• **JOB ITEM**
Rewrite all the rows below with "chart" replaced by "graph" and everything else unchanged. Omit the picture placeholders from your answer.

(Data excerpts)
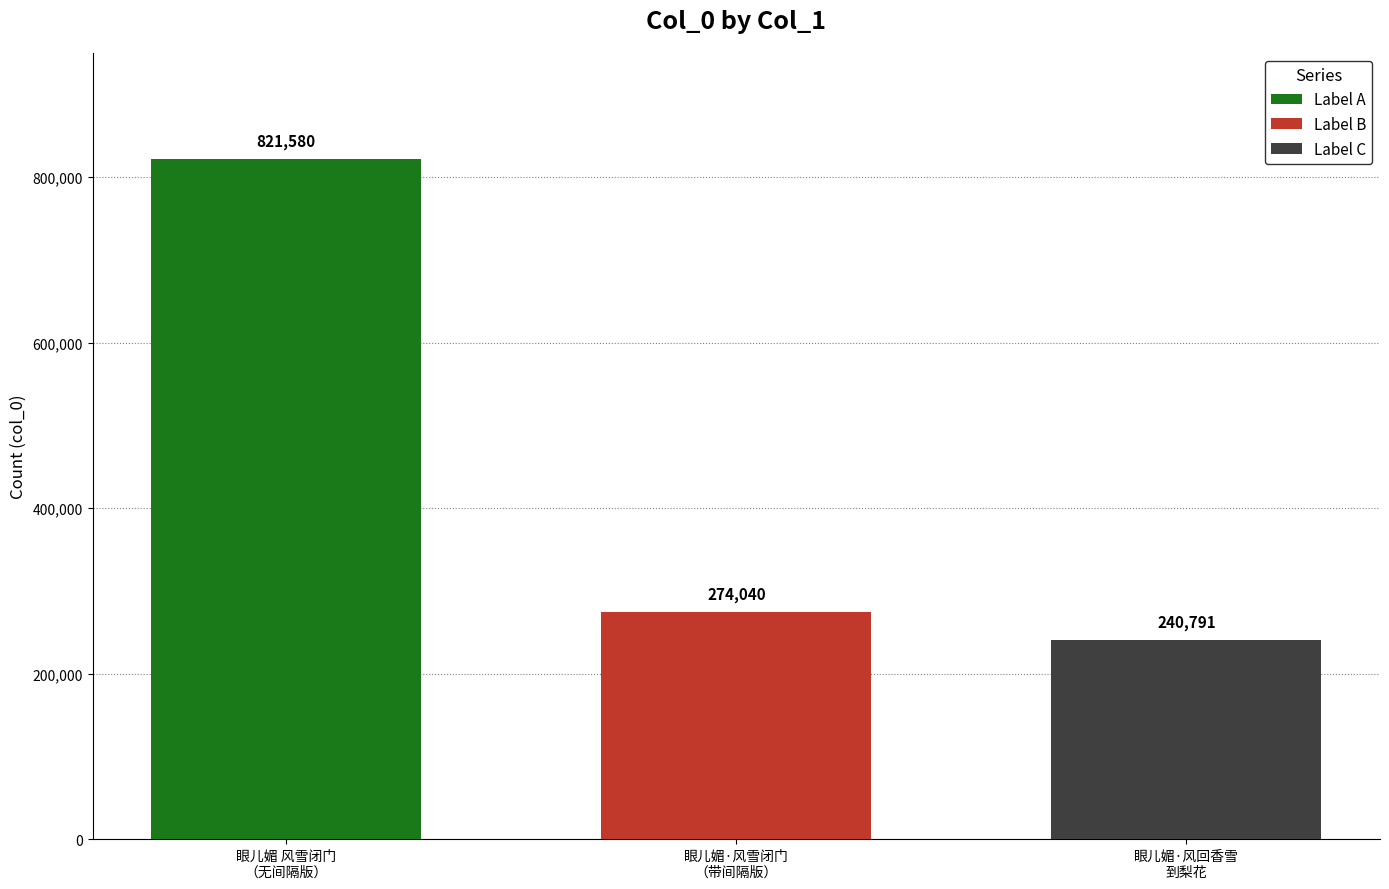

Rank the series by their maximum value, from highest to lowest.

Label A, Label B, Label C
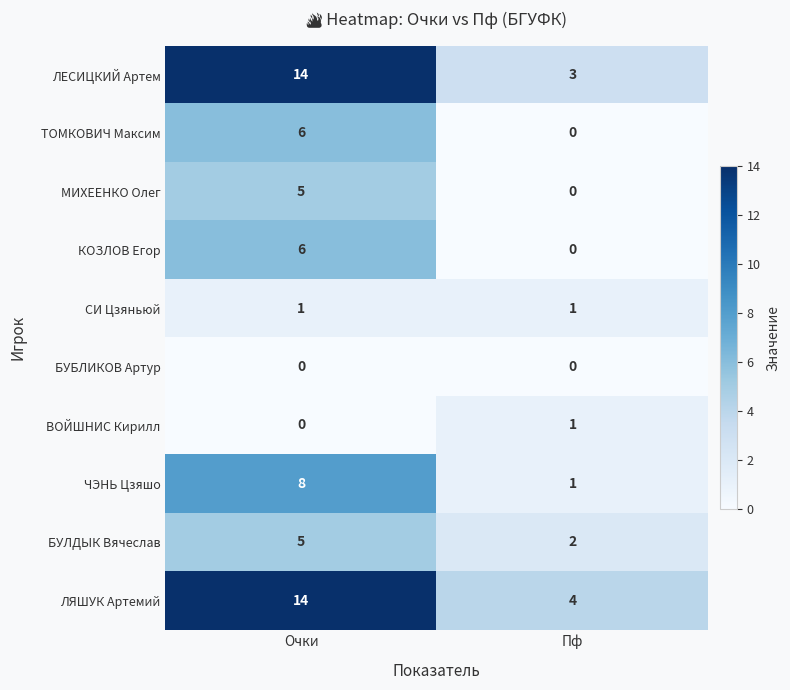

Is it true that МИХЕЕНКО Олег equals 0 at Пф?

True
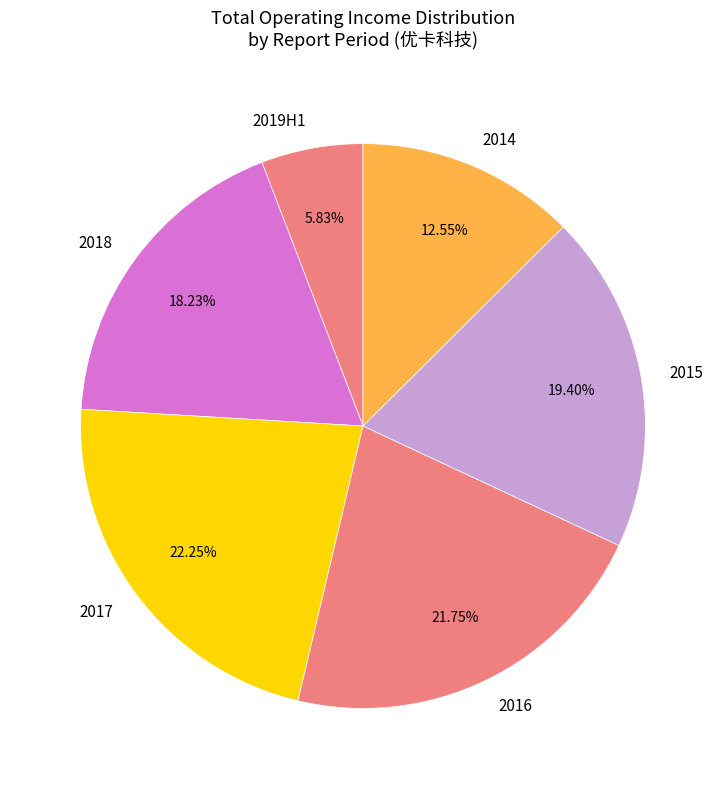

How many slices are in this pie chart?

6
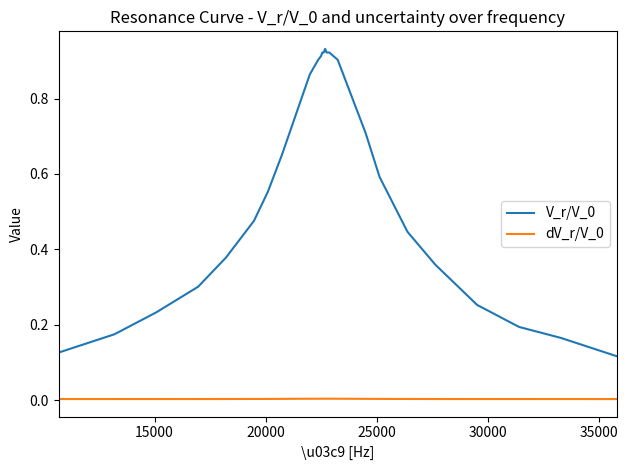

True or false: dV_r/V_0 and V_r/V_0 intersect in this chart.

False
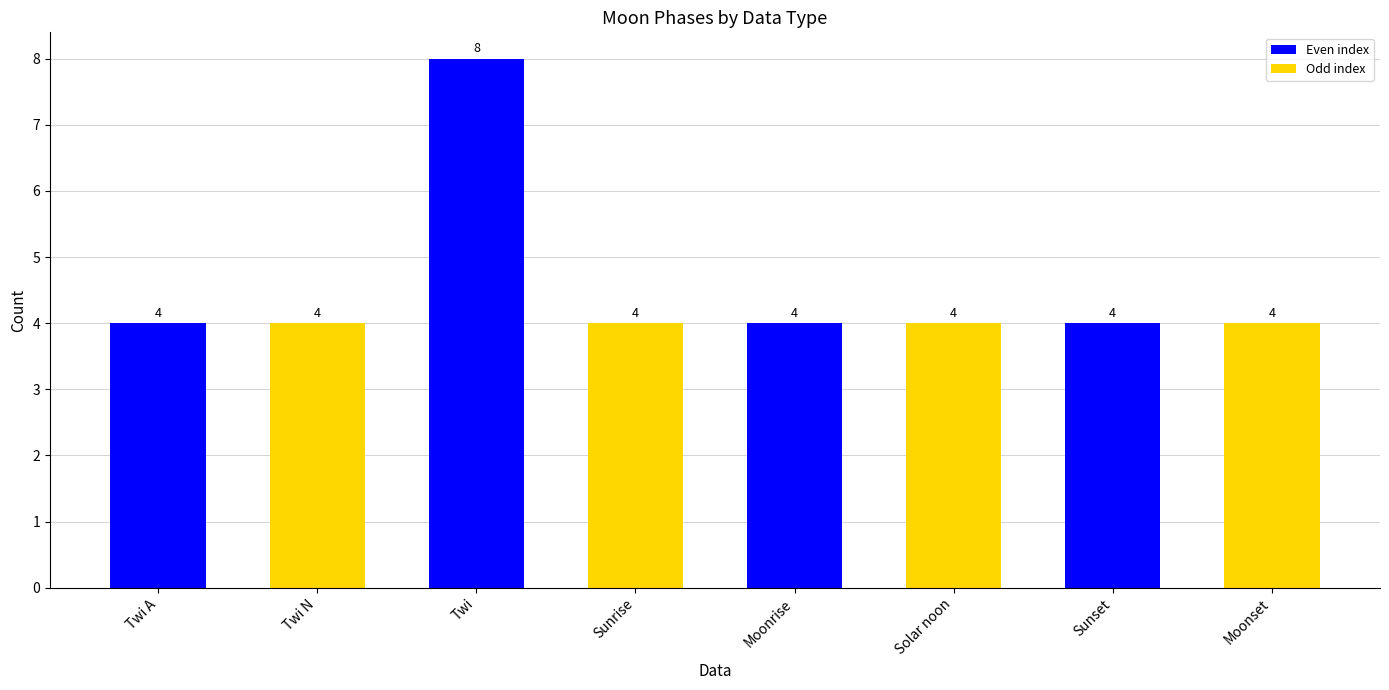

What is the difference between the maximum and minimum values?

4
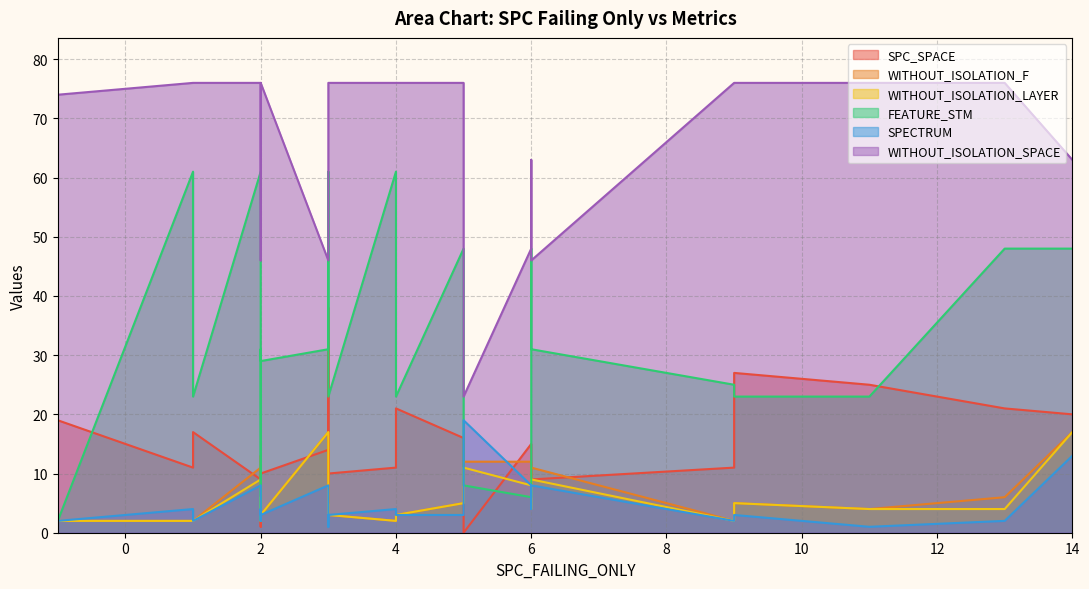

True or false: WITHOUT_ISOLATION_LAYER and WITHOUT_ISOLATION_F cross at least once.

False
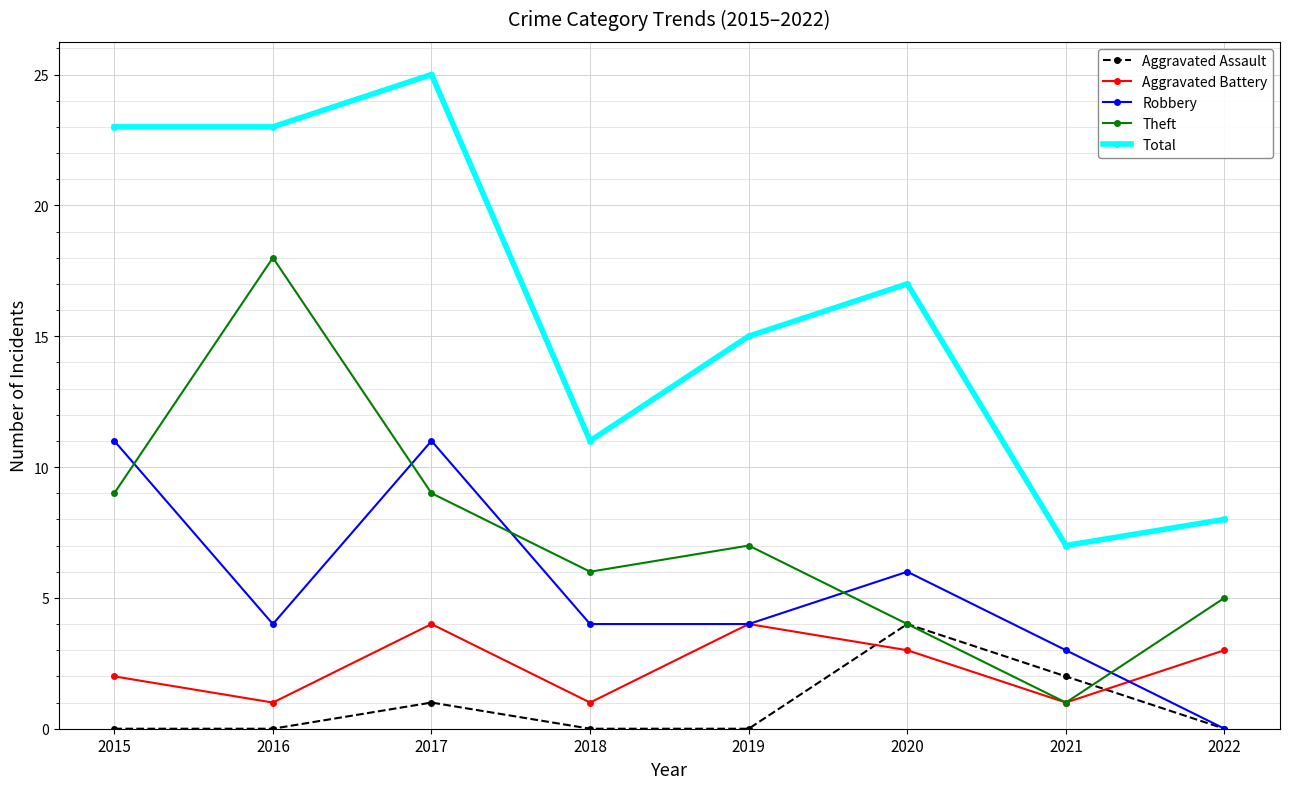

The Robbery series shows 4 at 2016. True or false?

True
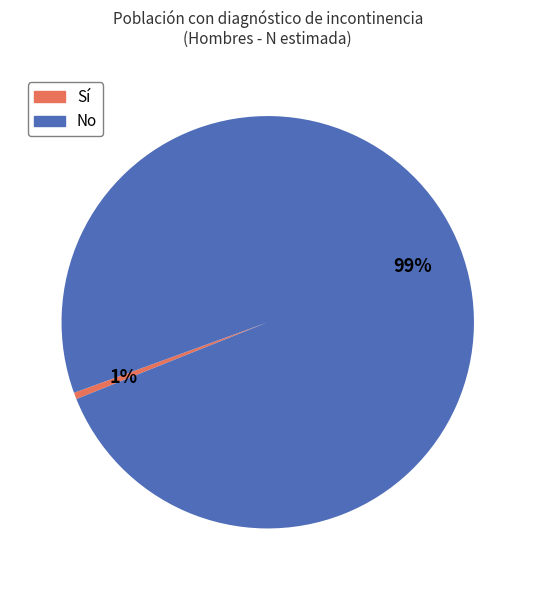

Is it true that Sí is 1% of the pie?

True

• **RESULT OF THE TASK**
Rank the series by their maximum value, from highest to lowest.

Label A, Label B, Label C

Is it true that МИХЕЕНКО Олег equals 0 at Пф?

True

How many slices are in this pie graph?

6

True or false: dV_r/V_0 and V_r/V_0 intersect in this graph.

False

What is the difference between the maximum and minimum values?

4

True or false: WITHOUT_ISOLATION_LAYER and WITHOUT_ISOLATION_F cross at least once.

False

The Robbery series shows 4 at 2016. True or false?

True

Is it true that Sí is 1% of the pie?

True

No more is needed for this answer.